In that case we usually go ahead and build the line and let the DOJ see the landowner in court a year later. At that point the intent is pretty obvious!;-)
One lesson to possibly be learned, is how to write future easements. There is obviously an ambiguity between some metes-and-bounds and the actual structures. The intent that the powerline is the center of the easement should somehow be shown in the description. The fact that a huge power company and/or government entitiy can bully their will against the landowners, does not fully resolve the ambiguities in the written documents and/or possible clouds on titles. In my opinion, it would be better if a new-written type of document could be created.
Also, in my opinion, the duty of the surveyor working for the large corporations has the same duty as the private surveyor in that it is still not his job to decide prescription (per se). It is his job and his duty from being licensed to practice to protect the property rights of both the client (or the power company) as well as the adjoiners.
But again, just my thoughts.
If this is a new subdivision why not just recenter the easement and vacate any of the original easement now? The power company would sign off on it; or it should. You're doing them a service. Then, at least through the subdivision, the easement will be centered. I deal with this all the time, but it's usually a utility clearly outside of an aquired easement.
We've been had by what I view as a faithful puppet of a Bureaucrat and I want to puke.
jud
Dave Karoly
> The law considers that there is only one line. I show the one line where it is and possibly a record and measured on the remote tie. But I don't show two lines because there isn't two lines. There is a conflict between the tie and the towers as monuments. Resolve the conflict the correct way; either it's the distance in the remote tie or it's the towers.
>
> Nothing herein means to imply I don't do due diligence or what is necessary to ascertain the correct answer. It is true that the facility may not be centered in the easement; this can only be determined by examination of all of the evidence.
>
> Where is a question of fact. Where does the evidence (record and physical) lead to? The answer varies.
Bullcorn. There can be a line as constructed and a title line.
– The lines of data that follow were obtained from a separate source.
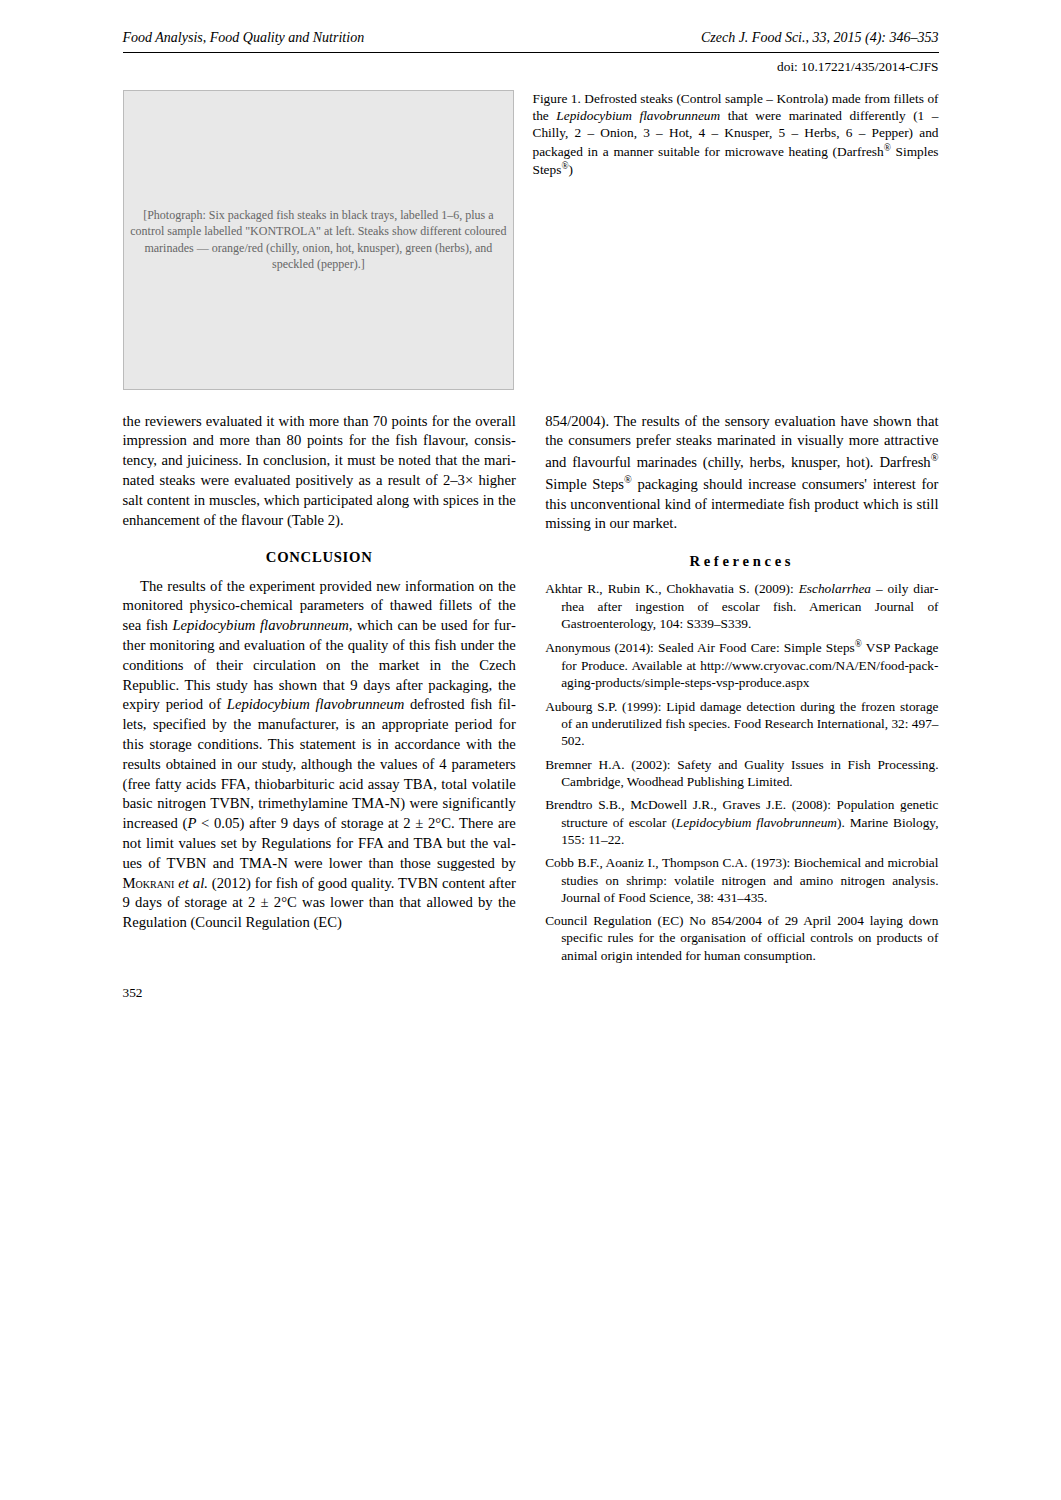Food Analysis, Food Quality and Nutrition
Czech J. Food Sci., 33, 2015 (4): 346–353
doi: 10.17221/435/2014-CJFS
[Photograph: Six packaged fish steaks in black trays, labelled 1–6, plus a control sample labelled "KONTROLA" at left. Steaks show different coloured marinades — orange/red (chilly, onion, hot, knusper), green (herbs), and speckled (pepper).]
Figure 1. Defrosted steaks (Control sample – Kontrola) made from fillets of the Lepidocybium flavobrunneum that were marinated differently (1 – Chilly, 2 – Onion, 3 – Hot, 4 – Knusper, 5 – Herbs, 6 – Pepper) and packaged in a manner suitable for microwave heating (Darfresh® Simples Steps®)
the reviewers evaluated it with more than 70 points for the overall impression and more than 80 points for the fish flavour, consistency, and juiciness. In conclusion, it must be noted that the marinated steaks were evaluated positively as a result of 2–3× higher salt content in muscles, which participated along with spices in the enhancement of the flavour (Table 2).
Conclusion
The results of the experiment provided new information on the monitored physico-chemical parameters of thawed fillets of the sea fish Lepidocybium flavobrunneum, which can be used for further monitoring and evaluation of the quality of this fish under the conditions of their circulation on the market in the Czech Republic. This study has shown that 9 days after packaging, the expiry period of Lepidocybium flavobrunneum defrosted fish fillets, specified by the manufacturer, is an appropriate period for this storage conditions. This statement is in accordance with the results obtained in our study, although the values of 4 parameters (free fatty acids FFA, thiobarbituric acid assay TBA, total volatile basic nitrogen TVBN, trimethylamine TMA-N) were significantly increased (P < 0.05) after 9 days of storage at 2 ± 2°C. There are not limit values set by Regulations for FFA and TBA but the values of TVBN and TMA-N were lower than those suggested by Mokrani et al. (2012) for fish of good quality. TVBN content after 9 days of storage at 2 ± 2°C was lower than that allowed by the Regulation (Council Regulation (EC)
854/2004). The results of the sensory evaluation have shown that the consumers prefer steaks marinated in visually more attractive and flavourful marinades (chilly, herbs, knusper, hot). Darfresh® Simple Steps® packaging should increase consumers' interest for this unconventional kind of intermediate fish product which is still missing in our market.
References
Akhtar R., Rubin K., Chokhavatia S. (2009): Escholarrhea – oily diarrhea after ingestion of escolar fish. American Journal of Gastroenterology, 104: S339–S339.
Anonymous (2014): Sealed Air Food Care: Simple Steps® VSP Package for Produce. Available at http://www.cryovac.com/NA/EN/food-packaging-products/simple-steps-vsp-produce.aspx
Aubourg S.P. (1999): Lipid damage detection during the frozen storage of an underutilized fish species. Food Research International, 32: 497–502.
Bremner H.A. (2002): Safety and Guality Issues in Fish Processing. Cambridge, Woodhead Publishing Limited.
Brendtro S.B., McDowell J.R., Graves J.E. (2008): Population genetic structure of escolar (Lepidocybium flavobrunneum). Marine Biology, 155: 11–22.
Cobb B.F., Aoaniz I., Thompson C.A. (1973): Biochemical and microbial studies on shrimp: volatile nitrogen and amino nitrogen analysis. Journal of Food Science, 38: 431–435.
Council Regulation (EC) No 854/2004 of 29 April 2004 laying down specific rules for the organisation of official controls on products of animal origin intended for human consumption.
352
Just like in every boundary case there is an occupation and title line.
> If this is a new subdivision why not just recenter the easement and vacate any of the original easement now? The power company would sign off on it; or it should. You're doing them a service. Then, at least through the subdivision, the easement will be centered. I deal with this all the time, but it's usually a utility clearly outside of an aquired easement.
Yes, we are generally agreeable to this scenario.
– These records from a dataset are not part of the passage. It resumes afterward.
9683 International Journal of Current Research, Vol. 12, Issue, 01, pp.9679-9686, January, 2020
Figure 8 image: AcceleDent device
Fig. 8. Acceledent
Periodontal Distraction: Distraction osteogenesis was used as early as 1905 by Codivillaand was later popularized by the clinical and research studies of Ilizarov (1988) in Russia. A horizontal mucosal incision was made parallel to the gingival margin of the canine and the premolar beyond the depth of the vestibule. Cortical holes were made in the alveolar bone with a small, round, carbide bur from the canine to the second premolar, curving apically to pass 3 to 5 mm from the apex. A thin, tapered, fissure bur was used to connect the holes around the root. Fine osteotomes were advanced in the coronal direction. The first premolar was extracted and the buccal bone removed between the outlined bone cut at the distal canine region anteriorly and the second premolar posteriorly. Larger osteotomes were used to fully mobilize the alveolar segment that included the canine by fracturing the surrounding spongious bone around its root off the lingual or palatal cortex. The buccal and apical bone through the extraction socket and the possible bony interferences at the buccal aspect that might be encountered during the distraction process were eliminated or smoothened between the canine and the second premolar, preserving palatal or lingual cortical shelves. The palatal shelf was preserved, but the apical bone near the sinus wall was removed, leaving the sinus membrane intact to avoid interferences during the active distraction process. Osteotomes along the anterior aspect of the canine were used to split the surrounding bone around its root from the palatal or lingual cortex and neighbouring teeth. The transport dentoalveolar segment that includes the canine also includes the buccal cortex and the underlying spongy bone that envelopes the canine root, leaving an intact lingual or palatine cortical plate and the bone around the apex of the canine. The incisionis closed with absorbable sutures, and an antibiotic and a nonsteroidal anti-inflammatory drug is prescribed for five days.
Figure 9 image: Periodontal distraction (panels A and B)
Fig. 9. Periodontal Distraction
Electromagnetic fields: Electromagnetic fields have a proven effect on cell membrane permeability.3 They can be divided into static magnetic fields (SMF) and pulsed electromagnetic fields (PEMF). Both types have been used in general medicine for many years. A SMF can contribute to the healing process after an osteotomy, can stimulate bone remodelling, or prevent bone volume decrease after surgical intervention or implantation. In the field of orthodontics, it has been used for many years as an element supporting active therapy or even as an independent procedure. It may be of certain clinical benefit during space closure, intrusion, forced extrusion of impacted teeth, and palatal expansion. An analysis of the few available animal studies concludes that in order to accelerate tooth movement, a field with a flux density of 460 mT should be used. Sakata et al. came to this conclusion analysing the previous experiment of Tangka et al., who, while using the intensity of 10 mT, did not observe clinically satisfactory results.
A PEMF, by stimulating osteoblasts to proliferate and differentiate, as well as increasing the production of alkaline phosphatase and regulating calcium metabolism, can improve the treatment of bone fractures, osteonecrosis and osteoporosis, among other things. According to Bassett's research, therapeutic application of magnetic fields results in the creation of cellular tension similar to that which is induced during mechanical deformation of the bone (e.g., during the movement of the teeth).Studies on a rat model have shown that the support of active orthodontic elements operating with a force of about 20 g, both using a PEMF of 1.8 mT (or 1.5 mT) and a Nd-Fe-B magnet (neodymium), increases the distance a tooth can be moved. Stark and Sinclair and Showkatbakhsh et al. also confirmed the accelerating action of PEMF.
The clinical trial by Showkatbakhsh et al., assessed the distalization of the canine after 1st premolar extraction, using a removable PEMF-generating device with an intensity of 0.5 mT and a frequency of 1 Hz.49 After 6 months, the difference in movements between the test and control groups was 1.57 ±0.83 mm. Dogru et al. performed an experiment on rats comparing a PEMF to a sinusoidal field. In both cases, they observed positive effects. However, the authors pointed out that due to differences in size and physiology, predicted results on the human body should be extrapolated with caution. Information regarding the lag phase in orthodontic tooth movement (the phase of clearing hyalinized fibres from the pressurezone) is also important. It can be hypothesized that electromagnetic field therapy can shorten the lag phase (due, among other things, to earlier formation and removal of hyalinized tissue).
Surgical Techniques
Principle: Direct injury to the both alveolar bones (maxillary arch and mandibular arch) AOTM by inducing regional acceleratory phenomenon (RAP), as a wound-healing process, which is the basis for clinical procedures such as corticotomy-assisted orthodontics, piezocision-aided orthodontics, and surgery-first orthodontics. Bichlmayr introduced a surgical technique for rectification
> We've been had by what I view as a faithful puppet of a Bureaucrat and I want to puke.
> jud
Just trying to spur discussion about an issue I am constantly dealing with, no need to insult. But it's hilarious that you called me a bureaucrat.
Corey-
My approach might be to consider:
1] "Intent" is not a camping term.
2] What is the intent of the easement ?
3] Chatting up the utility to see if there was any reconstruction of a new line after the original line was set.
4] If the utility was/is/will be happy with their width and to use the physical C/L and get on with life with the concordance of the utility in writing
So its is a "Depends" answer, kinda a C&D 'ish' reply ?
Cheers
Derek
Back in the USBR heyday, surveys were very hit and miss for quality. Sometimes they had real surveyors and other times a couple of chain-men and an engineer with a transit. From the old field books I have discovered they would shoot stadia for the distances and not chain the line. Ties to corners were iffy from the established baseline survey. The resulting data was often times not as accurate/precise as today but that's not really the point.
I was hoping to get around to looking at easements the same way you would any other boundary, and what gets considered as evidence of a centerline.
Perhaps I will scan some stuff and post some examples of our easements if anyone is curious. Unfortunately I can't discuss details on the really interesting cases I'm working on right now.